Ein Alleinstellungsmerkmal ist sicherlich der Wille und die Beharrlichkeit sämtlicher am Projekt beteiligter Kommunen, die gemeinschaftlich das vielschichtige Thema gestaltet sowie hinsichtlich einzelner Reibungspunkte gemeinsame Lösungen gefunden haben und trotz einer Vielzahl notwendiger Abstimmungsgespräche „am Ball“ geblieben sind.

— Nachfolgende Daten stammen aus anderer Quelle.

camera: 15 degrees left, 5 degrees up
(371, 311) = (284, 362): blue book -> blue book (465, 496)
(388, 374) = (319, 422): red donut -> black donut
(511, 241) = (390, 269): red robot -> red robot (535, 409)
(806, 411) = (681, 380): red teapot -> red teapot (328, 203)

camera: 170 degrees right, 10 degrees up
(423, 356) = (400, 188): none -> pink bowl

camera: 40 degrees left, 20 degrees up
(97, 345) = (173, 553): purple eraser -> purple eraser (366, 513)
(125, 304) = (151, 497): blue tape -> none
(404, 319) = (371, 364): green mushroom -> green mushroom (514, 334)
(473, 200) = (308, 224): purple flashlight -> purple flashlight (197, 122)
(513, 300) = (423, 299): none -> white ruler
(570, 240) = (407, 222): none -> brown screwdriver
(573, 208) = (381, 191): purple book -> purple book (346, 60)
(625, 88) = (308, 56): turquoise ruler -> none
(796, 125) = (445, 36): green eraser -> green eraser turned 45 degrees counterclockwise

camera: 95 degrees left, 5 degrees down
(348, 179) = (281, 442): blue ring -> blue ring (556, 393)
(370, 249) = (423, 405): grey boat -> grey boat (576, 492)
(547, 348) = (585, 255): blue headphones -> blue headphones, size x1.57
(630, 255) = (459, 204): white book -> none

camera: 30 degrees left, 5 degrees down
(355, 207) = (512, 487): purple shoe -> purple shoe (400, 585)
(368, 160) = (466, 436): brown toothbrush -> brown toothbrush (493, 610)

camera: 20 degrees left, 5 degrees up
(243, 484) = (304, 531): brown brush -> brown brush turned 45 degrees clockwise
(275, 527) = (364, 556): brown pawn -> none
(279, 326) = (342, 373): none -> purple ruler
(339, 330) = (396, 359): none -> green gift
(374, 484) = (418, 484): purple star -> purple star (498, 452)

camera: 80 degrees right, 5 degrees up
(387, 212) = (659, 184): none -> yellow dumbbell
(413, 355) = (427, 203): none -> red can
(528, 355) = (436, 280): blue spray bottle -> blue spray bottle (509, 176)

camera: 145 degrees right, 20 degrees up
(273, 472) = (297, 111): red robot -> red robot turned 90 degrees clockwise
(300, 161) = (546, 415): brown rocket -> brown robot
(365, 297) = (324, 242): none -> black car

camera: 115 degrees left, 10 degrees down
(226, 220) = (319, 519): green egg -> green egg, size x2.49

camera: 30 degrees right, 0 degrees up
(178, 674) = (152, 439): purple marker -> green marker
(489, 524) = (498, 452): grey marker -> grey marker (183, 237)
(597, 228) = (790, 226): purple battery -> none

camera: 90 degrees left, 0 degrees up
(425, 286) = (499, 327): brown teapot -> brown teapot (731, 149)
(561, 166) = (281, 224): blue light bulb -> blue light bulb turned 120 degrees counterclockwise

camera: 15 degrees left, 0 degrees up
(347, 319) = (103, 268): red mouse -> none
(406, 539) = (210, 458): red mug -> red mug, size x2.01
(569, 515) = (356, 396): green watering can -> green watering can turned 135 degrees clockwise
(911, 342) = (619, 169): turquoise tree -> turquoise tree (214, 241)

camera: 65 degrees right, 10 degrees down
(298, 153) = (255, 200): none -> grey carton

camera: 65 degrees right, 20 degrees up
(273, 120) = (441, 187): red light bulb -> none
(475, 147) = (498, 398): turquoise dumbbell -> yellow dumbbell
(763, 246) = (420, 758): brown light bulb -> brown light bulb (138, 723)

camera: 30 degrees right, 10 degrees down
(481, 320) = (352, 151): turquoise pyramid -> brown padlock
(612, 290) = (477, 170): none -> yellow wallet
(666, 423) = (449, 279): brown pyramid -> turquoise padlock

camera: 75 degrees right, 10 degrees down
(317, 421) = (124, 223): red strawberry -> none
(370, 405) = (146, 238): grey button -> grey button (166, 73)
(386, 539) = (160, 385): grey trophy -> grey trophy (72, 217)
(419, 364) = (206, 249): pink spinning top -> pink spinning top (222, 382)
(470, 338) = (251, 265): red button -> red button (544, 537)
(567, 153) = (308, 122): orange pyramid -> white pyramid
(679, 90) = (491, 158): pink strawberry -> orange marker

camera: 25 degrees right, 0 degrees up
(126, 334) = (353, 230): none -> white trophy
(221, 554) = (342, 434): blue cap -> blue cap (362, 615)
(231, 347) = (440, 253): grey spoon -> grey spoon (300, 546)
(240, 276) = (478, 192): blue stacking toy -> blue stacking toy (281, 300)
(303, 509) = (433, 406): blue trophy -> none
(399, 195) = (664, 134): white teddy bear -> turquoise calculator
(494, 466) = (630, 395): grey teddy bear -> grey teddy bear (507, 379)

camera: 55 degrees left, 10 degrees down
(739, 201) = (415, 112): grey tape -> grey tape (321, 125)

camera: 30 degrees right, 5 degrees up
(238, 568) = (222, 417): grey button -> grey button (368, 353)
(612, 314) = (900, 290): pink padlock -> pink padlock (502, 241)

Bundespreis „Blauer Kompass“ gibt Rückenwind


Edith Gülker, Fachabteilungsleiterin Klimaschutz und Klimafolgenanpassung des Kreises Borken (li.), Johannes Maus, Vorsitzender des Ausschusses für Natur, Umwelt, Landwirtschaft und Klimaschutz des Kreises Borken (Mitte) und Mechtild Schulze Hessing, Bürgermeisterin der Stadt Borken (re.) nehmen in Berlin den Bundespreis "Blauer Kompass" entgegen.
Quelle: privat

Der dem Gesamtprojekt am 16.09.2022 im Bundesumweltministerium verliehene Bundespreis „Blauer Kompass“ würdigt in besonderer Weise das Engagement der am Projekt beteiligten. Für die nächsten Schritte in Richtung weiterer Umsetzung der Maßnahmen aus dem HWSK ist dies ein zusätzlicher Ansporn für die Projektpartner. Auch für die Weiterentwicklung der Projektinhalte ist dieser Rückenwind willkommen:
So ist einerseits die Installation eines einheitlichen Pegelmesssystems in Vorbereitung, um langfristig ein Frühwarnsystem zu entwickeln und die vernetzte Steuerung von Wehranlagen zu ermöglichen. Andererseits wird mit einem LEADER-Beratungsprojekt die Sensibilisierung und Aktivierung der Gebäudeeigentümerinnen und -eigentümern zur Eigenvorsorge und klimaangepassten Gebäude- und Grundstücksgestaltung weiter forciert.